Arslan, öğrencilerinin düşünerek tasarladığı cihazın, 3 boyutlu yazıcıda 8 saatte tamamlandığını belirterek şöyle devam etti:

'Deney setlerimizin üzerinde cihazı çalıştırarak kontrol ettik. Mesafeyi istediğiniz metreye kadar ayarlayabiliyoruz. Cihaz kullanıldığı alanda kişiler arasındaki mesafe konusunda ses ve ışıkla uyarılarda bulunuyor. Pille çalışıyor.

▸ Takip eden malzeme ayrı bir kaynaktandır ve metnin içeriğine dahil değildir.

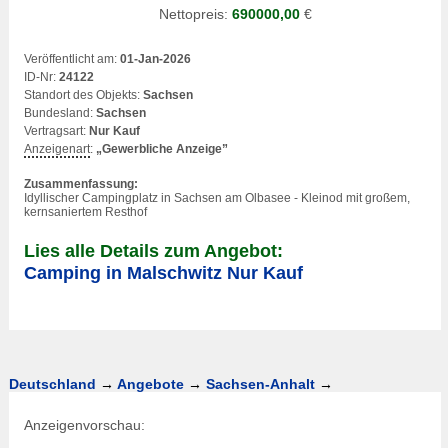
Nettopreis:
690000,00
€
Veröffentlicht am:
01-Jan-2026
ID-Nr:
24122
Standort des Objekts:
Sachsen
Bundesland:
Sachsen
Vertragsart:
Nur Kauf
Anzeigenart
:
„Gewerbliche Anzeige”
Zusammenfassung:
Idyllischer Campingplatz in Sachsen am Olbasee - Kleinod mit großem,
kernsaniertem Resthof
Lies alle Details zum Angebot:
Camping in Malschwitz Nur Kauf
Deutschland
→
Angebote
→
Sachsen-Anhalt
→
Anzeigenvorschau: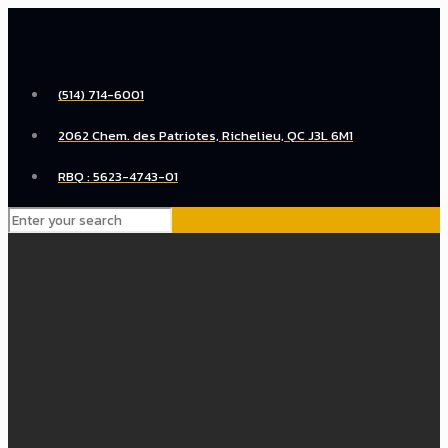
(514) 714-6001
2062 Chem. des Patriotes, Richelieu, QC J3L 6M1
RBQ : 5623-4743-01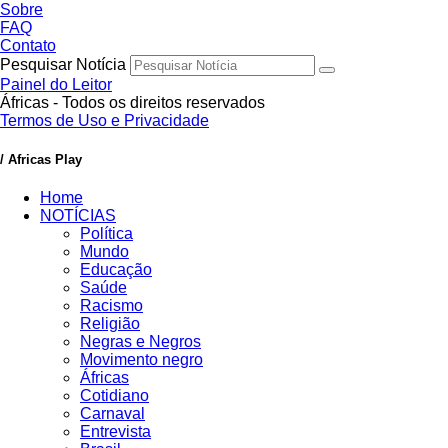
Sobre
FAQ
Contato
Pesquisar Notícia
Painel do Leitor
Áfricas - Todos os direitos reservados
Termos de Uso e Privacidade
/ Africas Play
Home
NOTÍCIAS
Política
Mundo
Educação
Saúde
Racismo
Religião
Negras e Negros
Movimento negro
Áfricas
Cotidiano
Carnaval
Entrevista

Portatif olduğu için istediğiniz her yere rahatlıkla götürebilirsiniz.'

İlçe Milli Eğitim Müdürlüğünün kendilerine gereken desteği verdiğini dile getiren Arslan, seri üretime geçmek için çalışmalarının hazır olduğunu söyledi.

Arslan, ilk olarak 50 adet yaptıklarını, siparişe göre devamını da yapabileceklerini ifade ederek 'Cihaz şu anda uyarı sesi ve ışık veriyor ama ilerleyen dönemlerde görüntü ve insan sesi de ekleyerek geliştirebiliriz.' dedi.

Öğrencilerden Gökdeniz Ateş de öğretmenlerinin Kovid-19'u geçirdiğini öğrendikten sonra 'Bu konuda neler yapabiliriz?' diye arkadaşlarıyla düşündüklerini belirterek 'Bir cihaz hazırlayıp hocamıza sunduk. Çalışmaları başlattık ve cihazı ürettik. Cihazın insanlar arasındaki mesafeyi sağlayacağını düşünüyoruz. Vatandaşlara sosyal mesafe, maske ve temizliğe karşı dikkatli olmaları konusunda çağrıda bulunuyoruz.' diye konuştu.

Oya Uzun da öğretmeninin Kovid-19 geçirdiğini okula başladıklarında öğrendiğini belirterek 'İnsanların mesafeye uyması için bir cihaz geliştirdik. Amacımız sosyal mesafeyi korumaya çalışmak. Bu cihazla daha iyi bir önlem aldık. Mesafemizi korursak bu hastalığın bu kadar yayınlaşacağını düşünmüyorum.' ifadelerini kullandı.